4. Spread a small ladleful of batter across the bottom of the pan, quickly swirling to coat. Tip any excess away. When it begins to set, loosen the edges with a thin spatula or palette knife, and when it begins to colour on the bottom, flip it over with the same instrument and cook for another 30 seconds. (If you’re feeling cocky, you can also toss the pancake after loosening it: grasp the handle firmly with both hands, then jerk the pan up and slightly towards you.)

5. Pancakes are best eaten as soon as possible, before they go rubbery, but if you’re cooking for a crowd, keep them separate until you’re ready to serve by layering them up between pieces of kitchen roll [could be parchment paper – I wouldn’t use waxed].

Best Recipe for Crepes – Laura Seacord Cookbook, Canada

I am one fortunate lady. I grew up in a suburb of Rochester, NY. Rochester was the  home of Fanny Farmer Candies.  In my typical middle-class  neighborhood filled with kids, among our neighbors was a Canadian family. They were there because the father was president of Fanny Farmer Candies.

Vintage Fanny Farmer Large Butter Cream Easter Egg Box

Later the family would return to Canada where our neighbor became head of Laura Secord.  Fanny Farmer is pretty well reduced in size to a few stores throughout the US and  has had many owners over the years.
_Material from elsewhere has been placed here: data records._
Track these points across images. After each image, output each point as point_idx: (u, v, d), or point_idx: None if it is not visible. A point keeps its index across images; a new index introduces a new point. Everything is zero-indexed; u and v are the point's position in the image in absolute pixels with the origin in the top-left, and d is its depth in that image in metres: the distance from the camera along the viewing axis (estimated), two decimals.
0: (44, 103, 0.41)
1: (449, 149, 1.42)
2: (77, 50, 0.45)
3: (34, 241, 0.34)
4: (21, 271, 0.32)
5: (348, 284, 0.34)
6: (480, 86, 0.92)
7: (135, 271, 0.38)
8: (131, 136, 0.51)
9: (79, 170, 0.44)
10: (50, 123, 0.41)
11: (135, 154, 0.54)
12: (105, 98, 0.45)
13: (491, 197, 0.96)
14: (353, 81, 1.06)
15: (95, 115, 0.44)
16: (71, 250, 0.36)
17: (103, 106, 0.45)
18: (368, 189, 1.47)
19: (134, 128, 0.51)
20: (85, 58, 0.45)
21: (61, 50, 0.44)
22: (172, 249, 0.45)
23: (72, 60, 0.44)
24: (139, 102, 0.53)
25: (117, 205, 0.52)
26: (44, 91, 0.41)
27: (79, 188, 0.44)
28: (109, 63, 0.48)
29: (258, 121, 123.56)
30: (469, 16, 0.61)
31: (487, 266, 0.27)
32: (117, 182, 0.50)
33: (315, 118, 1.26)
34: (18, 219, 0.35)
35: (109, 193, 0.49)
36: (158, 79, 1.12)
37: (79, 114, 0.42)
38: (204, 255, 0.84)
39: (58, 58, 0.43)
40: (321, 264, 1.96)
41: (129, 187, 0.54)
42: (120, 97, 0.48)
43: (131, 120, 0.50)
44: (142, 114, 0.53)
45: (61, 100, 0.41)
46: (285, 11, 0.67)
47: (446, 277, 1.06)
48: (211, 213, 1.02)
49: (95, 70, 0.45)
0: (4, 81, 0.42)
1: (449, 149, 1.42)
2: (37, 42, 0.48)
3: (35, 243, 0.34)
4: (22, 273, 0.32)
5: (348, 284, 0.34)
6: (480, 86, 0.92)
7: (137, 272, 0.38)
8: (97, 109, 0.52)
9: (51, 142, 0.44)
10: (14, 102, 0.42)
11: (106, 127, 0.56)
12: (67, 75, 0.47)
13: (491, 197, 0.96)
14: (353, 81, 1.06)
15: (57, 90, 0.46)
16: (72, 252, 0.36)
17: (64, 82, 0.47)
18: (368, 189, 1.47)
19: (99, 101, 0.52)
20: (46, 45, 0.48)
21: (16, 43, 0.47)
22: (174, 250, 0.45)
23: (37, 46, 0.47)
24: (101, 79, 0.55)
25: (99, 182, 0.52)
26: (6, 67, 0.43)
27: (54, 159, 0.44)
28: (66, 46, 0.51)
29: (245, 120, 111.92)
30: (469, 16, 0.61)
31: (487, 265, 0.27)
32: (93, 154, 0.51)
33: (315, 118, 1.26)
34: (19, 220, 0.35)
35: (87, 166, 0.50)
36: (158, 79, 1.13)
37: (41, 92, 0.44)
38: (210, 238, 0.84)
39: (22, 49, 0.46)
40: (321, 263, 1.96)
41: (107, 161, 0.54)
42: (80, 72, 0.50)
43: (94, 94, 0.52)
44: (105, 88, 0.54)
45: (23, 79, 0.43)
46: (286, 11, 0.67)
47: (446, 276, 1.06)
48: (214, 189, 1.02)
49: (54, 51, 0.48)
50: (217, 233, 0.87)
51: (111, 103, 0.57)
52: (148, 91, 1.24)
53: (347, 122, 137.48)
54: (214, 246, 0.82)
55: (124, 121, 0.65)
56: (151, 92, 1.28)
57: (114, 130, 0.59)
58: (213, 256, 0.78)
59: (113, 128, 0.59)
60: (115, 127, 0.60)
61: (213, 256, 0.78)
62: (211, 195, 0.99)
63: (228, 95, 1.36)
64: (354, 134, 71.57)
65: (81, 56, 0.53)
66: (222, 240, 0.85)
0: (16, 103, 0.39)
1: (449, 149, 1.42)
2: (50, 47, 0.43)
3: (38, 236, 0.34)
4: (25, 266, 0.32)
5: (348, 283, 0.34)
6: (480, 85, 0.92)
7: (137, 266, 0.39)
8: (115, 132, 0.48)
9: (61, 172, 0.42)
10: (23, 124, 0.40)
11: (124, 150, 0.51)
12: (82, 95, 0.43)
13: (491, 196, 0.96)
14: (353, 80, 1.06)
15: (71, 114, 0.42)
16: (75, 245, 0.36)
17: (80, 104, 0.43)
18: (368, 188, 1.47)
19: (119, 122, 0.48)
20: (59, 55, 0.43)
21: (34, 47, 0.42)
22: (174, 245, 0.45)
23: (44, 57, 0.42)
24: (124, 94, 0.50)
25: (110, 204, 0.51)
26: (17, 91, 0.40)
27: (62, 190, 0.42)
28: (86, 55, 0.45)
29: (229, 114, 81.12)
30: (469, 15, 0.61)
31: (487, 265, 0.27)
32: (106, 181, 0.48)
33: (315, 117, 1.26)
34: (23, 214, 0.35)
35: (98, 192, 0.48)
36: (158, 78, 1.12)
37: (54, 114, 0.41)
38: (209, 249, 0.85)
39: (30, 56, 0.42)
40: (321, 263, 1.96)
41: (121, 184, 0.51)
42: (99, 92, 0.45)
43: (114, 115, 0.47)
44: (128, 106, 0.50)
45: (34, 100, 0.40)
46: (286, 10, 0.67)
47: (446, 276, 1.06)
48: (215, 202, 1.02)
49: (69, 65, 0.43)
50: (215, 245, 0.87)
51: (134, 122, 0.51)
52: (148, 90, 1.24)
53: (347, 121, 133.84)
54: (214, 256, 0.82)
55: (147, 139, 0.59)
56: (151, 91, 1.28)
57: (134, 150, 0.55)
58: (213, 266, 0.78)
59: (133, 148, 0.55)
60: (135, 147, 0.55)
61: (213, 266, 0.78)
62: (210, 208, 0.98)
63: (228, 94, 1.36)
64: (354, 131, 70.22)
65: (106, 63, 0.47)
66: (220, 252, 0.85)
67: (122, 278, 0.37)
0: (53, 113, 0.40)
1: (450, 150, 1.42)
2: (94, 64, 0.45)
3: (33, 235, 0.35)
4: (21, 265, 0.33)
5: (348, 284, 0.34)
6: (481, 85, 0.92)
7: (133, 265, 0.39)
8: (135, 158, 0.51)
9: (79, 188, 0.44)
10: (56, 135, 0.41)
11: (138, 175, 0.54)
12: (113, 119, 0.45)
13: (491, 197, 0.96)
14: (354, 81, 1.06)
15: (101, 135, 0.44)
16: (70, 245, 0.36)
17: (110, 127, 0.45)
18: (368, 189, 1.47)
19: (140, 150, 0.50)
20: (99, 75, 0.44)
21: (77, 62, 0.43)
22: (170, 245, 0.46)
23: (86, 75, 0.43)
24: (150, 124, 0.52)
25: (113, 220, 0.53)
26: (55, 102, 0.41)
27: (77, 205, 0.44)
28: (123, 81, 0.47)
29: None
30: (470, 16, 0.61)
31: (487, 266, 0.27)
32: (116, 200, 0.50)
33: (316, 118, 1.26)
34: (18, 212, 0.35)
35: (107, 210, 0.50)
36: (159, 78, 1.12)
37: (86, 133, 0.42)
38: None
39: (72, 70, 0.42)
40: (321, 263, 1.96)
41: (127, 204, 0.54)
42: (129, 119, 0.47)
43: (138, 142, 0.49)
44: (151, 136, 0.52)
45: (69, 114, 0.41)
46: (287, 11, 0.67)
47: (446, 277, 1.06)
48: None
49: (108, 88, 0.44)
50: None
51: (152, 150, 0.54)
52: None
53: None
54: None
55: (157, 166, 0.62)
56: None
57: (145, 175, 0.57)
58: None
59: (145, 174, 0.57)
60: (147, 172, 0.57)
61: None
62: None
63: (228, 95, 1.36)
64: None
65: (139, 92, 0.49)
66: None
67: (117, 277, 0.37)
But for  you who always loved Fanny Farmer – including those large butter cream Easter Eggs – the dream lives.  Laura Secord has them. They are boxed differently but they are still there!  Some stores will mail to the US, others will not. It is their corporate policy not to do so.  Check their website for store locations and you may find one near you.

One of the projects our neighbor had was coming out with the first Canadian cook book the Laura Secord Canadian Cook Book (1966) and I have a copy (1973). It periodically comes back into print but is available from used and rare book dealers.  I was foraging for a recipe that would come close to the crepes a Dutch woman used to make for me when I picked up the Laura Secord Cook Book.  I tried a recipe I found there and was in heaven. Look in the index under “pancakes” because “crepe” means pancake – not the fluffy American but their wafer-thin French cousins.  You cannot surpass the consistency of a crepe.

Laura Secord French Pancakes (crepes)

Preheat heavy 6″ fry pan and brush with melted butter (I use olive oil because it doesn’t smoke).

Sift or blend together:

1 Cup all-purpose flour.
1 teaspoon sugar
1/4 teaspoon salt

Beat together with a rotary beater

3 eggs
2 cups milk

Cover and chill for one hour.

Pour batter onto preheated pan using about 2 tablespoons batter for each pancake (cook singly).  Tip the pan to coat with a thin layer. Turn when brown to brown other side.

Roll up and serve hot with butter, maple syrup or molasses (the old Canadian way).